两人越聊越多,最后吴伯又把这些年来发生的一些事情告诉了白伯,特别是最近刘伯叛变和斧头帮的暗害启明一家,争夺产业的事情!
……
不知不觉间,张诚喝多了,头有点晕,又连续碰几杯之后,他就什么都不知道了。
等到他醒来的时候,已经是下午三点多钟了,他是被一吵闹声吵醒的。刚醒来时,他发现自己躺在了床上,感觉头疼得厉害,他用手拍了拍自己的头,缓解一下疼痛,勉强坐了起来。
就在这时,吴伯的声音从楼下传了上来,他连忙凝神一听。
只听见吴伯愤愤的说道:“五哥,那几个小杂毛欺人太甚了,我们兄弟还没吃过什么亏,你告诉我他们的地址,我去踢爆他们的脑袋。”
“千万不要啊!十三弟,我们是做小本买卖的,经不起折腾,再说我也老了,身子骨不行了,如今我只想赚点钱留给儿子娶个老婆罢了!”白伯沧桑而无奈的声音传来上来。
“五哥,有什么不可以的啊,我帮你教训了他们,如果他们背后有靠山的话,我们顶多就是拍拍屁股,马上走人。想当年,我们十几个兄弟在一起的时候,意气风发、快意恩仇,可如今五哥你做事怎么有点瞻前顾后了呢?”吴伯有点不满的说道。

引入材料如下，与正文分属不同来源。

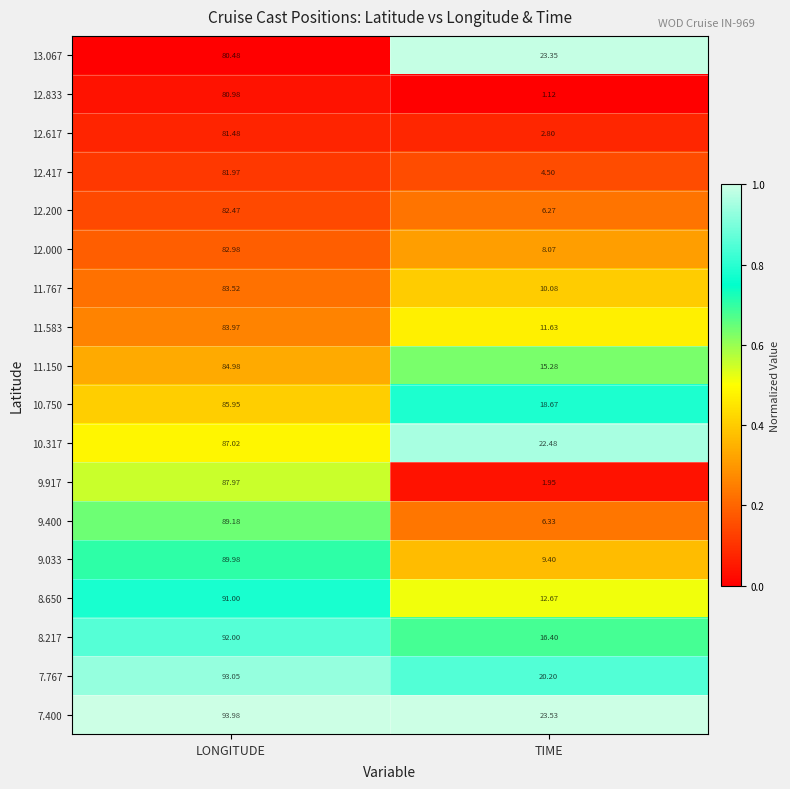

List the series in order of their peak value, lowest first.

13.067, 12.833, 12.617, 12.417, 12.200, 12.000, 11.767, 11.583, 11.150, 10.750, 10.317, 9.917, 9.400, 9.033, 8.650, 8.217, 7.767, 7.400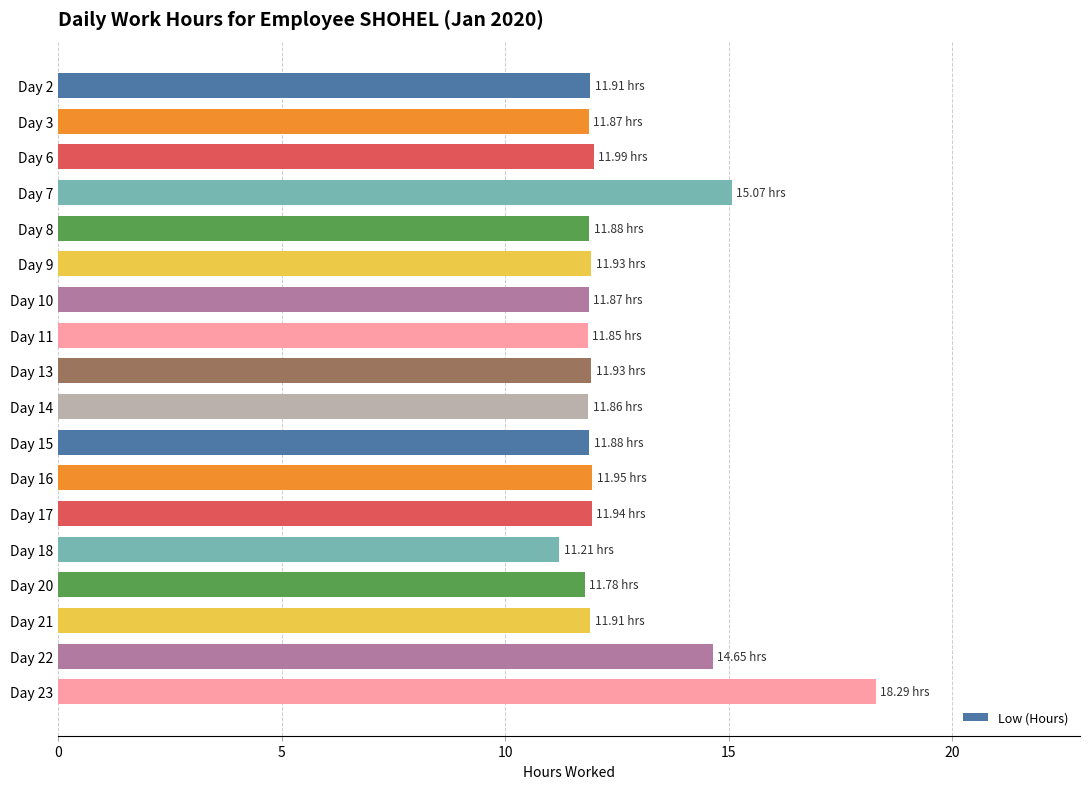

Where is the data nearest to the value 14?

Day 22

“十三弟啊!我现在已经有家室了,我不希望因为一点小事就让妻儿跟着我受罪!”白伯伯说道。
听了这话,吴伯沉默了一会儿,接着说道:“可是五哥,我们不能就这样白挨啊!”
“哎!”白伯长长的叹息了一声,声音中,充满了无尽的萧索之意,说道:“吃亏常在,何况我们一家在这里隐居了几十年,不想在介入什么江湖恩怨中了,我真不想她们在为我担心!”
说到这,两人一时间沉默了下来。
张诚使劲的摇了摇头,脑袋也清醒了几分。他不知道出了什么事情,穿好衣服之后,他就走了下去。
当他走到一楼客厅的时候,见吴伯、白伯、吴倩、兰心四人闷头坐在沙发上,不知在想些什么,甚至连张诚下楼来都不知道。
四人当中白伯的打扮最为惹眼,只见他头上缠着白布,一丝血迹从里面浸出来,左同样缠着绷带,打了个结,系在脖子上。
看到白伯这样子,一股不好的感觉涌上心头,随即他心中一跳,脚步加快了几分。